Friday, July 27, 2018

The Upheavals of Elizabeth Gaskell's North and South

North and South is full of upheaval. The main character, Margaret Hale, is the teenaged daughter of a vicar who decides he can’t be a vicar anymore and leaves the church. The family moves from a lovely, sleepy village in the south of England to a polluted industrial town in the north, where Mr. Hale starts working as a tutor, meaning that he and his family slide down in social rank. In the coming months, Margaret struggles to understand a new culture, suffers the deaths of people close to her, and meets John Thornton, a young industrialist who initially inspires distaste. By the time he stops being so distasteful, there are enough misunderstandings and intervening events to keep them apart for a while.

The novel’s upheavals also come from the cotton mills of England’s Industrial Revolution. Margaret is horrified to witness workers living in grinding poverty and dying from the cotton fluff they’ve inhaled. Hunger, rage, strikes, fluctuations in trade, wild speculations, and shifting, uncertain social positions are all a part of this northern town the Hales now live in.

Along with portraying some of these societal changes, the author, Elizabeth Gaskell, explores the personal changes as well. What does it mean to live well and be a good person within this brutal system? Mr. Thornton, for instance, seems to have two sides to him: the cold and calculating manufacturer, and the man who brings fruit to Margaret’s ill mother. By the end of the novel, he has taken some initial steps to forging a relationship with his workers that’s more cooperative and less antagonistic. The book isn’t sentimental about these changes – it’s not like they all become the best of friends and eliminate poverty and disease from the town. But the adjustments in perception and attitude are there, in part because of Margaret’s influence (some of his words later in the book echo hers from earlier on), and possibly because Thornton has been taking lessons from the gentle Mr. Hale. Also, because Thornton has the potential to change in these ways. He’s disposed to it, susceptible to these influences by virtue of his own character.

The nature of change, the influences that work on people’s character, aren’t always straightforward in this book. Margaret tries to do good and be dutiful, not always with success or consistency (which I like, because it’s more realistic than if she were a spotless angel free of all biases or lapses). At the start of the novel, both she and Thornton are, in their own ways, quite sure of themselves. Their presence in each other’s lives and the upheavals they go through work certain influences on them.

Thornton becomes more inclined to flexibility and compromise. He handles a devastating failure with great dignity (not that he’s free of turmoil, or frustration and dejection). He’s also utterly overcome with love, struck and possessed by love to an overwhelming extent. For much of the book, he has no hope that this love will give him happiness, only that by experiencing it he will become enriched.

Margaret has been a pillar to her family from the start. What primarily changes is her understanding of herself and her relation to others. Change for her doesn’t form a smooth path with clear epiphanies. She struggles. She sorts out her thoughts in solitude, something that isn’t easy for her to do, as she generally puts her family’s feelings before her own. The book shows her embracing hours of reflection and grief as a necessary way to order her thoughts and find peace (not necessarily happiness, just peace). Passivity and despondency become quiet resolve, with time, with effort. So much of that essential effort is unobserved by the world. Failure would mean an attempt to go back in time to previous conditions that are no longer recoverable. There is no going back. Those who try will stagnate; they might die.

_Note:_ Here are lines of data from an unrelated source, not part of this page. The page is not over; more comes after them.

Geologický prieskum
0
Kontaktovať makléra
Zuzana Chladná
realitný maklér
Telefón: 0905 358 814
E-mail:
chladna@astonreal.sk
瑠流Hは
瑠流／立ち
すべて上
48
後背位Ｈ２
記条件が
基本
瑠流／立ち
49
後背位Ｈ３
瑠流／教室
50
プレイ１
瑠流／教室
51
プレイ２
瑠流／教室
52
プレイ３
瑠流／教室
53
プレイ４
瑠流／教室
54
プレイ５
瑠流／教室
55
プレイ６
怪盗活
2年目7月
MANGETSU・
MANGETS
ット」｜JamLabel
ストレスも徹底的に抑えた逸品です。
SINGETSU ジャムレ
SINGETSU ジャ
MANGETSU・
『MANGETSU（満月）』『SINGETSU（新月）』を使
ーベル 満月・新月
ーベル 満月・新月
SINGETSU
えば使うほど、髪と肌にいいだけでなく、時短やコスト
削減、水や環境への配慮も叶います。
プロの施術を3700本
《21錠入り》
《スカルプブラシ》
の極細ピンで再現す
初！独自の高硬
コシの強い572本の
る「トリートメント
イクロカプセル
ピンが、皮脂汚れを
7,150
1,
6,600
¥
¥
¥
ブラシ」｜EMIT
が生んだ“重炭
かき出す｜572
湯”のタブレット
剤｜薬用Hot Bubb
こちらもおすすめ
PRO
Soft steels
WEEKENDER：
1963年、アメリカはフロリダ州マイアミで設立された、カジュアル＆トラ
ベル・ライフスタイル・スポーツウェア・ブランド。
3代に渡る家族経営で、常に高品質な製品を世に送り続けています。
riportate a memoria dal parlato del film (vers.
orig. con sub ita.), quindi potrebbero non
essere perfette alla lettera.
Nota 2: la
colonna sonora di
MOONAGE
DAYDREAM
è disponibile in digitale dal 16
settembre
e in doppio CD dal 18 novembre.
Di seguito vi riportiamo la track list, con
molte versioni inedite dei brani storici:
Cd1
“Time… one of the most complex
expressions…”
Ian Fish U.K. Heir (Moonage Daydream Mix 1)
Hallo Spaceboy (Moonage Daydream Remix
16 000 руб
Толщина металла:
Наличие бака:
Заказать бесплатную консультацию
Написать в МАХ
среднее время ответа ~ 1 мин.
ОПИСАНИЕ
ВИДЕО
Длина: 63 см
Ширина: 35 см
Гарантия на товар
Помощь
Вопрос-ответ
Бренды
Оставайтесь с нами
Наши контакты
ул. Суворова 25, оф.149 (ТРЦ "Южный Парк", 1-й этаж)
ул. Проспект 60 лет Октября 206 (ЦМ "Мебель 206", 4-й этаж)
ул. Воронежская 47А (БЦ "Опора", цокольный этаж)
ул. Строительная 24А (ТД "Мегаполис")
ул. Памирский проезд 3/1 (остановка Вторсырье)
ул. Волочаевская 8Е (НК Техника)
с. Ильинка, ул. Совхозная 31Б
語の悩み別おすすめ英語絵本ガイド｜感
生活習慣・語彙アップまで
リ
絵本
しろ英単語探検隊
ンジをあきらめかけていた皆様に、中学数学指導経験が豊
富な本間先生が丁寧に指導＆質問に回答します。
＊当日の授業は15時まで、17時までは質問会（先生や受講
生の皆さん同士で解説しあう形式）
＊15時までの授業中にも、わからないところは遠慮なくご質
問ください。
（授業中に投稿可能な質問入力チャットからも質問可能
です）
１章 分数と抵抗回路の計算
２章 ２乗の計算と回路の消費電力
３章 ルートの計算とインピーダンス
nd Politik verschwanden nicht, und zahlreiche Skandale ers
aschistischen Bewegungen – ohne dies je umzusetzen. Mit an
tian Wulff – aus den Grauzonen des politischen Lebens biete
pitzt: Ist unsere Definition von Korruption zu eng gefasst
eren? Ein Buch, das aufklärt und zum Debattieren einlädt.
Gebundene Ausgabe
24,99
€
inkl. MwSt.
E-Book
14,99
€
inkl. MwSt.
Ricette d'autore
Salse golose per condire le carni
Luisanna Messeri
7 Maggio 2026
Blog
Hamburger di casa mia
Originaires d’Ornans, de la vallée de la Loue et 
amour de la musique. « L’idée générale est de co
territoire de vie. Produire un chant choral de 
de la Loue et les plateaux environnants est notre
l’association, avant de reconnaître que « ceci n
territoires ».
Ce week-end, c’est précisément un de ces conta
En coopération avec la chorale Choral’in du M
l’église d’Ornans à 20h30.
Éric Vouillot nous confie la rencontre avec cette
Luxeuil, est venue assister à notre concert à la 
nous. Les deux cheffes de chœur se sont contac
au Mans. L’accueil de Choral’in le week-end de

Gaskell starkly portrays the psychological effects of change: hopelessness, loneliness, aimlessness, displacement, and fear, along with the possible delights of discovery and curiosity and receptivity to love. One of the reasons I enjoyed this novel is the way Gaskell lets each upheaval truly be an upheaval. It’s not that the characters are entirely helpless. But they are tossed around a lot. They form promising plans, only to find themselves suddenly short on time or opportunity to implement them. They may not know who to turn to for guidance (Margaret is often so alone in this respect). Sometimes they make momentous choices in a rush, under pressure; in a matter of seconds, they change the course of their lives, and may find plenty of time afterwards to regret and repent. Wisdom develops after the circumstances in which it was sorely needed, and there may be only a small chance of applying it in the future to similar situations.

I keep thinking about Margaret’s hours of solitude, when the soul is wrestling with life and with itself, and the outcome is uncertain. I like how the characters aren’t allowed to become complacent. Even the final lines, playful and loving as they are, point to a challenge Margaret and John will soon face: uncomprehending or disapproving relatives. The ‘happily ever after’ isn’t a promise of an untroubled life; it’s a life where they have a strong chance of facing the upheavals together, with mutual love and support.

I read this for the Classics Club Challenge.